E. coli investigation delayed
Health officals say they may never identify the source
Public health officials in New Brunswick say they are still a long way from identifying the source of an E. coli outbreak that has sent two Fredericton teenagers to hospital.
There have been four confirmed cases of a potentially deadly strain of E. coli in the Fredericton area. Macaella Boer, 18, and a male friend remain in Saint John hospital undergoing treatment.
Dr. Denis Allard, the province's acting chief medical officer of health, said there has been a delay in administering an 18-page questionnaire to patients.
"You can imagine that when some people are sick, not feeling well, sometimes it may take more than one session to administer the questionnaire fully to find out all the range of foods they may have eaten in the past week," he said.
"Then we collate all that information from all the cases together and look for a common food that may have been eaten, or common restaurants, or maybe it might have been a party or some other instance where they may have come together to eat a meal."
Allard said it could be another week before he has any new information for the public, but in many E. coli outbreaks, the source is never identified.
"There is certainly a chance that we may never know.
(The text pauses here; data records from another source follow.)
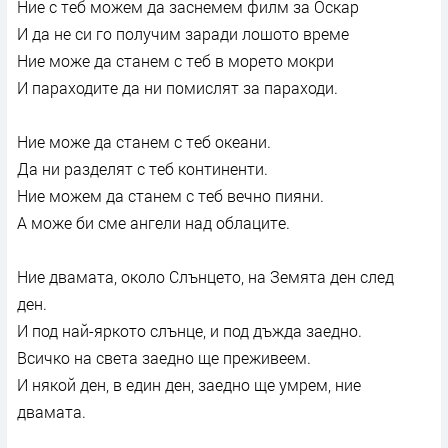
Ние с теб можем да заснемем филм за Оскар
И да не си го получим заради лошото време
Ние може да станем с теб в морето мокри
И параходите да ни помислят за параходи.
Ние може да станем с теб океани.
Да ни разделят с теб континенти.
Ние можем да станем с теб вечно пияни.
А може би сме ангели над облаците.
Ние двамата, около Слънцето, на Земята ден след
ден.
И под най-яркото слънце, и под дъжда заедно.
Всичко на света заедно ще преживеем.
И някой ден, в един ден, заедно ще умрем, ние
двамата.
When we look at statistics from all the investigations, it's sometimes more than 40 per cent of the time where the source is never known," he said.
In the meantime, he is urging people to take precautions when handling and preparing food and suggests checking the latest health inspection report before eating at a restaurant.
E. coli O157: H7 secretes a powerful toxin that can destroy red blood cells leading to severe illness, high blood pressure and kidney damage.
It is the same strain that killed seven people in Walkerton, Ont. in 2000.